Relator was charged with updating the handbook, and the tribal chairman met with relator to discuss updates to the handbook.  But the chairman explained at the hearing that rewriting the handbook customarily took time.  The SURJ found that the board of trustees’ failure to adopt the new handbook did not constitute a good cause for relator to terminate her employment. 

The SURJ found that relator’s complaint that she could have received an increase in salary if she had received a 90-day evaluation did not have merit.  The SURJ noted that relator’s employment letter indicated a salary of $40,000 and that she was not promised a review, a raise, or relocation expenses.  The handbook in effect stated that all employees undergo a 90-day evaluation period before they are considered regular employees.  But the handbook further stated that such reviews are “periodic,” and it did not ensure that a review or a salary increase must occur at the end of 90 days.  Relator acknowledged at the hearing that not all employees got a review on a regular basis and that she was never promised or told she would get a raise.  She asked one of her general managers about a review, but he declined to perform a review on the basis that he was a “lame duck and on his way out of the business.”  Relator complains that this person nonetheless performed reviews for some other employees, but relator acknowledged that she did not speak with the chairman about a review, and there is no evidence that she asked the new general manager about a 90-day review.

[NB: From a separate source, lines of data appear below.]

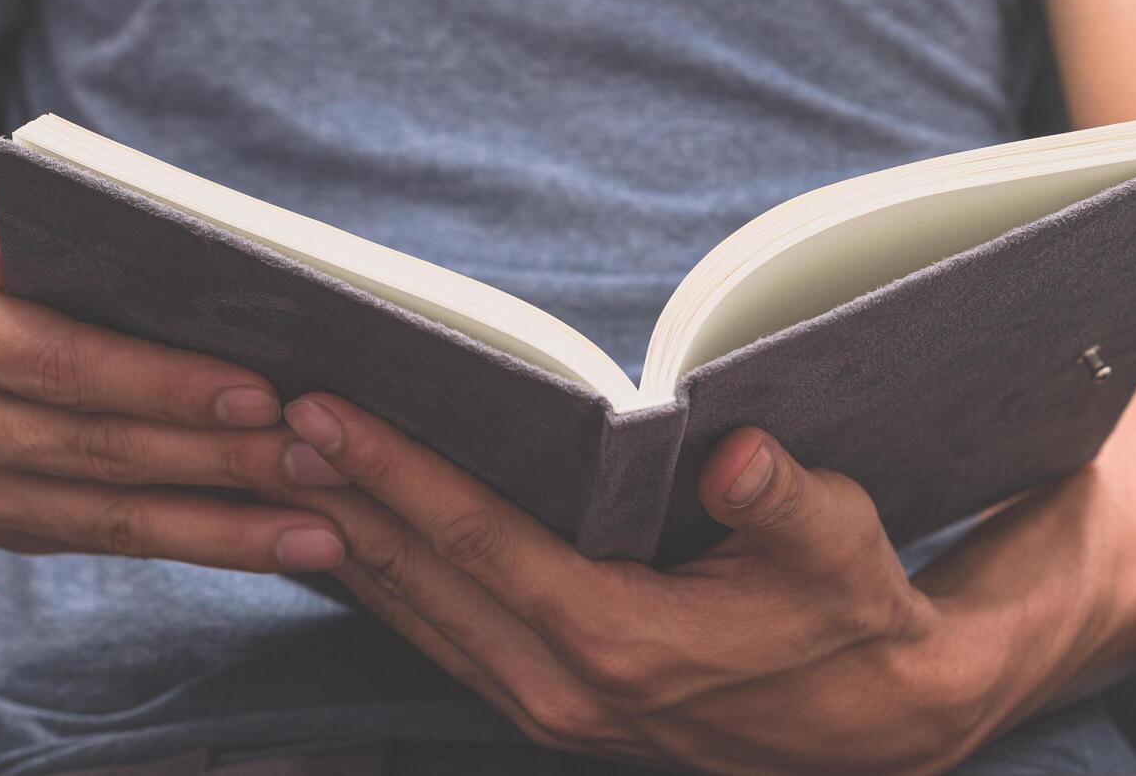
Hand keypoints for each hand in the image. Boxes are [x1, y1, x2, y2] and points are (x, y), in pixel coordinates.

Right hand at [0, 163, 343, 570]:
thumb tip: (11, 231)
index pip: (65, 360)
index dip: (165, 383)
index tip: (261, 393)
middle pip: (103, 450)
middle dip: (224, 461)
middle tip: (327, 459)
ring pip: (111, 519)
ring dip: (226, 528)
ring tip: (324, 529)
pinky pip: (103, 542)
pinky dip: (193, 544)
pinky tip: (269, 542)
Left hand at [271, 394, 1011, 773]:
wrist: (869, 722)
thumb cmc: (848, 614)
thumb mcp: (840, 546)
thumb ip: (787, 501)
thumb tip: (735, 458)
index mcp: (620, 638)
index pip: (476, 538)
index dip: (394, 470)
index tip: (323, 413)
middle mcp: (564, 683)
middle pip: (421, 574)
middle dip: (340, 493)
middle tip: (266, 419)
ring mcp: (548, 704)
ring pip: (415, 613)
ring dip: (348, 537)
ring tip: (285, 464)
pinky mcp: (547, 704)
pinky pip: (438, 637)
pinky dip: (385, 583)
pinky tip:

An agreement between the employer and the employee can be breached even if the agreement is not written.  Hayes, 665 N.W.2d at 553.  Relator contends that practices of the casino required her to have a review.  But the record does not contain evidence that supports a promise to relator, oral or written, of a 90-day review.  Further, as the SURJ pointed out, the evaluations and the relocation expenses paid to other employees are irrelevant because relator quit due to her nephew’s firing.  Relator acknowledged that the loss of her nephew’s job made “the world fall out” from under her, and her cost of living was unmanageable without his income.  Although relator may have had good cause to terminate her employment, that cause was not attributable to the employer.


[1] Under recent legislative amendments, the decision is now made by a senior unemployment review judge, rather than the commissioner’s representative.  See 2004 Minn. Laws, ch. 183, § 71.